Return isn’t something baked into the data itself. Return on data depends on your knowledge and judgment in collecting the right data and in preparing and using it well.
This thought is captured in an essay, “Why Smart Data Is So Much More Important Than Big Data,” by Scott Fasser, director of Digital Innovation for HackerAgency. His argument? “I’ll take quality data over quantity of data any day. Understanding where the data is coming from, how it’s stored, and what it tells you will help tremendously in how you use it to narrow down to the bits that allow smarter business decisions based on the data.”

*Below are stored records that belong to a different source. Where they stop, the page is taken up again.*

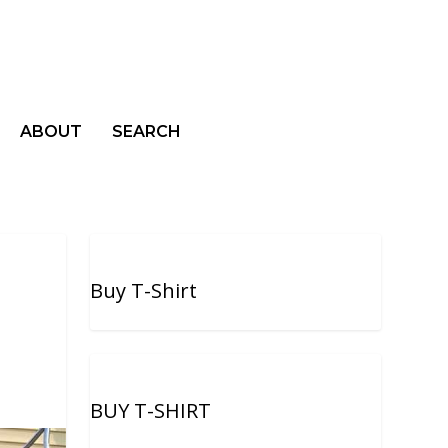
ABOUT
SEARCH
Buy T-Shirt
BUY T-SHIRT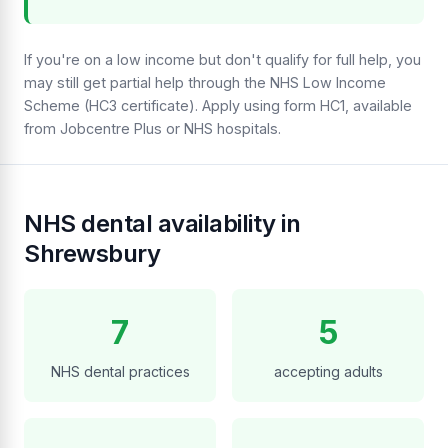
If you're on a low income but don't qualify for full help, you
may still get partial help through the NHS Low Income
Scheme (HC3 certificate). Apply using form HC1, available
from Jobcentre Plus or NHS hospitals.
NHS dental availability in
Shrewsbury
7
5
NHS dental practices
accepting adults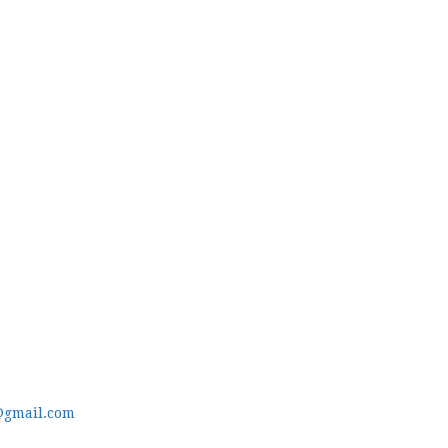
@gmail.com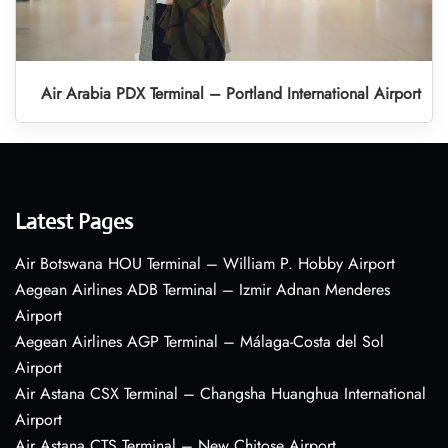
Air Arabia PDX Terminal – Portland International Airport
Latest Pages
Air Botswana HOU Terminal – William P. Hobby Airport
Aegean Airlines ADB Terminal – Izmir Adnan Menderes
Airport
Aegean Airlines AGP Terminal – Málaga-Costa del Sol
Airport
Air Astana CSX Terminal – Changsha Huanghua International
Airport
Air Astana CTS Terminal – New Chitose Airport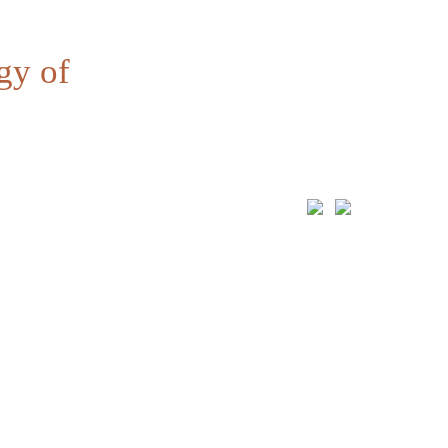
gy of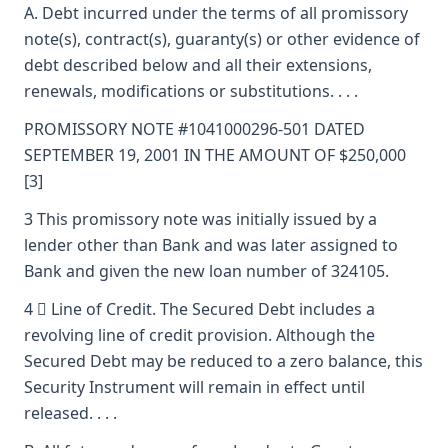
A. Debt incurred under the terms of all promissory
note(s), contract(s), guaranty(s) or other evidence of
debt described below and all their extensions,
renewals, modifications or substitutions. . . .
PROMISSORY NOTE #1041000296-501 DATED
SEPTEMBER 19, 2001 IN THE AMOUNT OF $250,000
[3]
3 This promissory note was initially issued by a
lender other than Bank and was later assigned to
Bank and given the new loan number of 324105.
4  Line of Credit. The Secured Debt includes a
revolving line of credit provision. Although the
Secured Debt may be reduced to a zero balance, this
Security Instrument will remain in effect until
released. . . .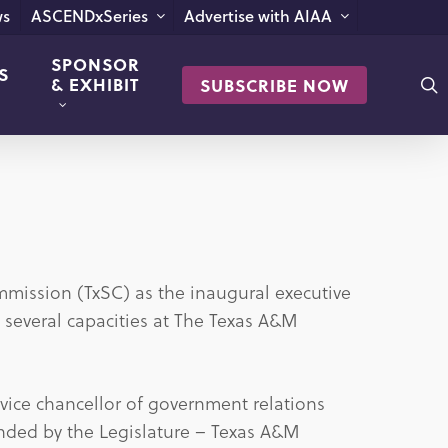
s
ASCENDxSeries
Advertise with AIAA
SPONSOR
S
s
& EXHIBIT
SUBSCRIBE NOW
mission (TxSC) as the inaugural executive
in several capacities at The Texas A&M
t vice chancellor of government relations
funded by the Legislature – Texas A&M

“Allow” is a key word here. Smarter business decisions aren’t guaranteed, no matter how well-described, accessible, and usable your datasets are. You can make a stupid business decision based on a smart data.
Of course, smart data can be big and big data can be smart, contrary to the implication of Scott Fasser’s essay title. I used smart in a similar way in naming my 2010 Smart Content Conference, which focused on varieties of big data that are decidedly not traditional, or small, data. That event was about enhancing the business value of content — text, images, audio, and video — via analytics including application of natural language processing to extract information, and generate rich metadata, from enterprise content and online and social media.
(I decided to focus my on-going organizing elsewhere, however. The Sentiment Analysis Symposium looks at applications of the same technology set to but targeting discovery of business value in attitudes, opinion, and emotion in diverse unstructured media and structured data. The 8th go-around will take place July 15-16, 2015 in New York.)
But data is just data — whether originating in media (text, images, audio, and video) or as structured tracking, transactional, and operational data — whether facts or feelings. And data, in itself, isn’t enough.
Extending: All Data
I’ll wrap up by quoting an insightful analysis, The Parable of Google Flu: Traps in Big Data Analysis, by academic authors David Lazer, Ryan Kennedy, Gary King, and Alessandro Vespignani, writing in Science magazine. So happens I’ve quoted Harvard Univ Professor Gary King before, in my 4 Vs For Big Data Analytics: “Big Data isn’t about the data. It’s about analytics.”
King and colleagues write, in their Parable paper, “Big data offer enormous possibilities for understanding human interactions at a societal scale, with rich spatial and temporal dynamics, and for detecting complex interactions and nonlinearities among variables… Instead of focusing on a ‘big data revolution,’ perhaps it is time we were focused on an ‘all data revolution,’ where we recognize that the critical change in the world has been innovative analytics, using data from all traditional and new sources, and providing a deeper, clearer understanding of our world.”
The myth of small data is that it’s interesting beyond very limited circumstances. It isn’t. Could we please not talk about it any more?
The sense of smart data is that allows for better business decisions, although positive outcomes are not guaranteed.
The end-game is analysis that exploits all data — both producing and consuming smart data — to support decision-making and to measure outcomes and help you improve processes and create the critical, meaningful change we seek.